Task prompt:
Return each line of the records below that contains the word "کاناله", copying it unchanged.

----

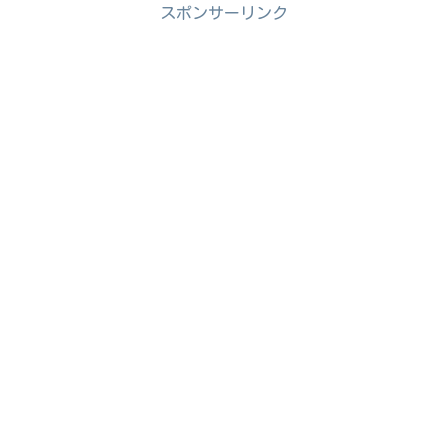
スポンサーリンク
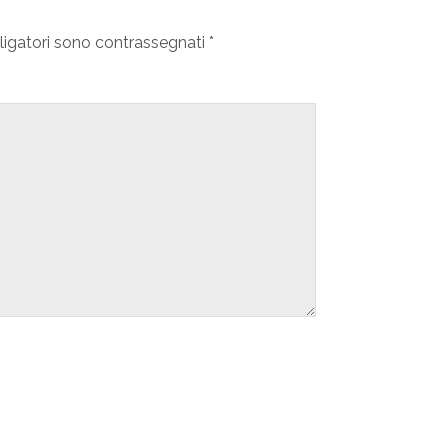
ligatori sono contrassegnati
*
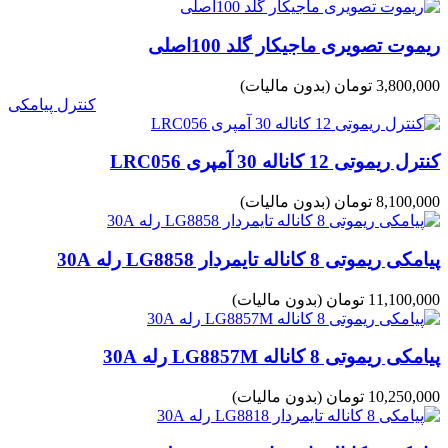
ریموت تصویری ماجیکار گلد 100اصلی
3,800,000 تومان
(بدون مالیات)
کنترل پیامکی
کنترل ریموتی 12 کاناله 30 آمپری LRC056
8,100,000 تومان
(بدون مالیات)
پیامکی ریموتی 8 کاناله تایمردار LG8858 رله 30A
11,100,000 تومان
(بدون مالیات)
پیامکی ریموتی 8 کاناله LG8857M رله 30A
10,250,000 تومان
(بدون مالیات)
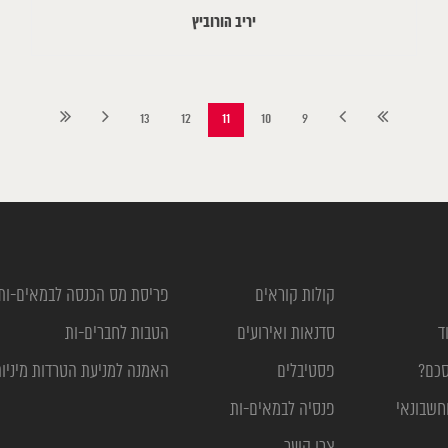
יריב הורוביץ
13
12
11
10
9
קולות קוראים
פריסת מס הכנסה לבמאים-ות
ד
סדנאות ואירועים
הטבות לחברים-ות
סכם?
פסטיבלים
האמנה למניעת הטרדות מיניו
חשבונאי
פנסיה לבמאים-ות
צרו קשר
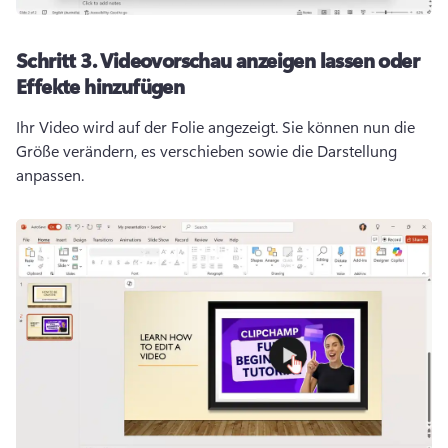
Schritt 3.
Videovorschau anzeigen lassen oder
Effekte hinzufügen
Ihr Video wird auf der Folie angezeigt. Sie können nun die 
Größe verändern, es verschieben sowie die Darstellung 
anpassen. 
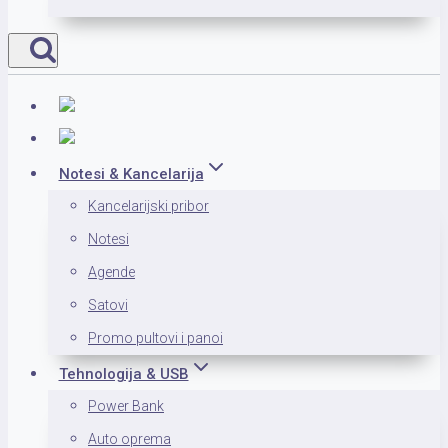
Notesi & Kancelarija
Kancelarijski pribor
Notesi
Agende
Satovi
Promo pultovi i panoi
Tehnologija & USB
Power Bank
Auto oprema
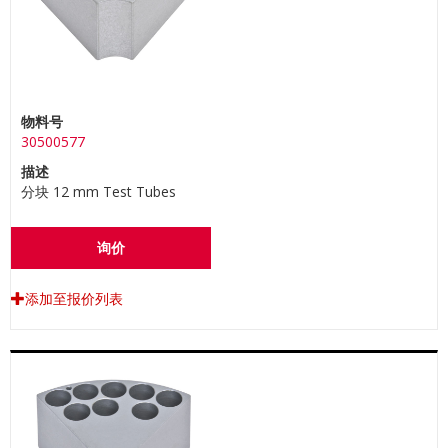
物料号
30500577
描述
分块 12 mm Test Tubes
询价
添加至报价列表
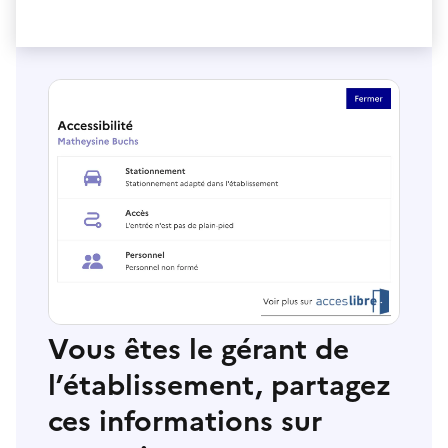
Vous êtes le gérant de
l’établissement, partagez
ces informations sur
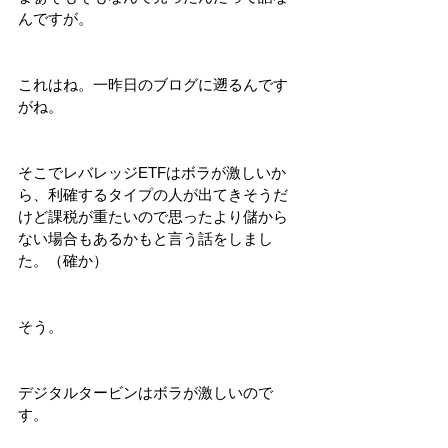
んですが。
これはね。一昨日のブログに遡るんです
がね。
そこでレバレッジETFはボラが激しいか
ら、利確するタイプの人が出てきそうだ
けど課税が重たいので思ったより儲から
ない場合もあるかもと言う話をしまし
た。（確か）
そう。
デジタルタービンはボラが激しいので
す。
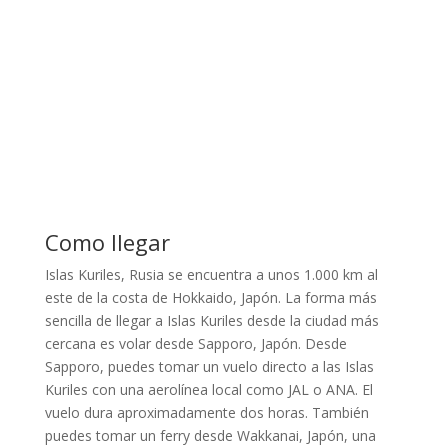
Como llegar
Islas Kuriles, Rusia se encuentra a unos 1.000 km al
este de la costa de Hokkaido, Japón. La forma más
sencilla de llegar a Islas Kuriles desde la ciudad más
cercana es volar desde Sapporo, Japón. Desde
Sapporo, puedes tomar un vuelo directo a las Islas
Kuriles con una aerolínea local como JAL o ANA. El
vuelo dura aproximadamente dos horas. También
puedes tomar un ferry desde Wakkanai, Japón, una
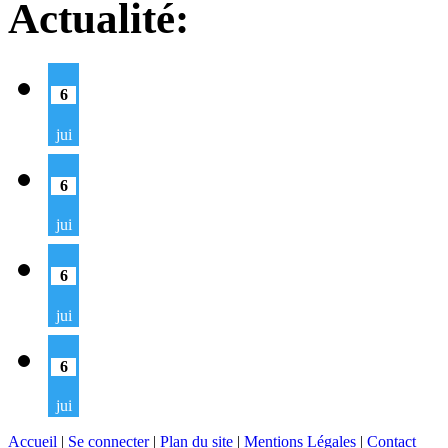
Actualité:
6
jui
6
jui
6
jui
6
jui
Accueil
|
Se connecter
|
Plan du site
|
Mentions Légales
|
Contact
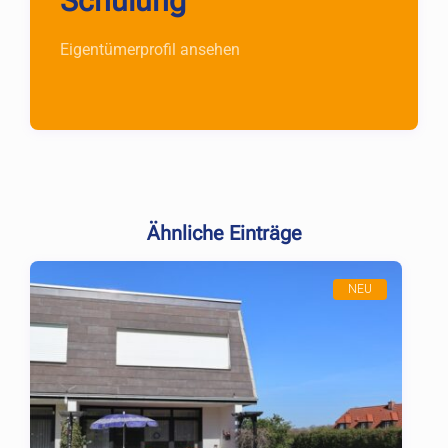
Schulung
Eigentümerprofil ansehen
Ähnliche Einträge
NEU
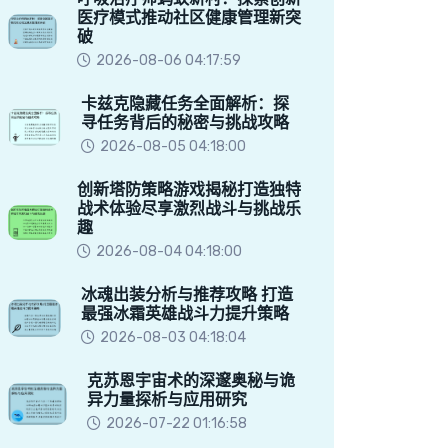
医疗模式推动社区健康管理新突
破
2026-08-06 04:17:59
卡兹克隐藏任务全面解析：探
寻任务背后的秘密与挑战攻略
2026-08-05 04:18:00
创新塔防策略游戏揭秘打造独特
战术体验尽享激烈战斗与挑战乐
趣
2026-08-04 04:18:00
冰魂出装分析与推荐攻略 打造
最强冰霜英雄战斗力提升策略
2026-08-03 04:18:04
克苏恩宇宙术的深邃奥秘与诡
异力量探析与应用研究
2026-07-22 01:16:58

----

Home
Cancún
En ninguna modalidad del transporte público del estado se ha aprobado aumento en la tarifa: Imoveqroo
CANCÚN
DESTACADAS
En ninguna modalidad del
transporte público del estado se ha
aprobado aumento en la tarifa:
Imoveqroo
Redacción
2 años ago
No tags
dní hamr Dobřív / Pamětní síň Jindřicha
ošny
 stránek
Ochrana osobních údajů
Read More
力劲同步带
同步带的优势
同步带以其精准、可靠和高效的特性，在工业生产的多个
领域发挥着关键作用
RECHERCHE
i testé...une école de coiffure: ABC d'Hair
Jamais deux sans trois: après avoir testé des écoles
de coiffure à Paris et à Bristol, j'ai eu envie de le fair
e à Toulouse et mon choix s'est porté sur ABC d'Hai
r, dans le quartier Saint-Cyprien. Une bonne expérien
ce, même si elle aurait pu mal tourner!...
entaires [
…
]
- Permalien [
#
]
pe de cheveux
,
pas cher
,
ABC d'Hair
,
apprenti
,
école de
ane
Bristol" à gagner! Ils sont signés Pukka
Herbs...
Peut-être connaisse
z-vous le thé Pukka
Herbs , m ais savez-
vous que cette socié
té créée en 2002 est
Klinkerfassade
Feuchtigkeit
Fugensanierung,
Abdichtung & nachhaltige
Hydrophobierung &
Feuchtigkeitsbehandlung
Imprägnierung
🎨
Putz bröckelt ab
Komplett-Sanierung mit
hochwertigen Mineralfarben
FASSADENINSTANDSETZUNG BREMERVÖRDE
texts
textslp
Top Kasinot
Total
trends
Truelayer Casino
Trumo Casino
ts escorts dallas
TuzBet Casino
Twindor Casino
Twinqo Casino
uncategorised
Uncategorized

----

Exercise output:
کنترل ریموتی 12 کاناله 30 آمپری LRC056
پیامکی ریموتی 8 کاناله تایمردار LG8858 رله 30A
پیامکی ریموتی 8 کاناله LG8857M رله 30A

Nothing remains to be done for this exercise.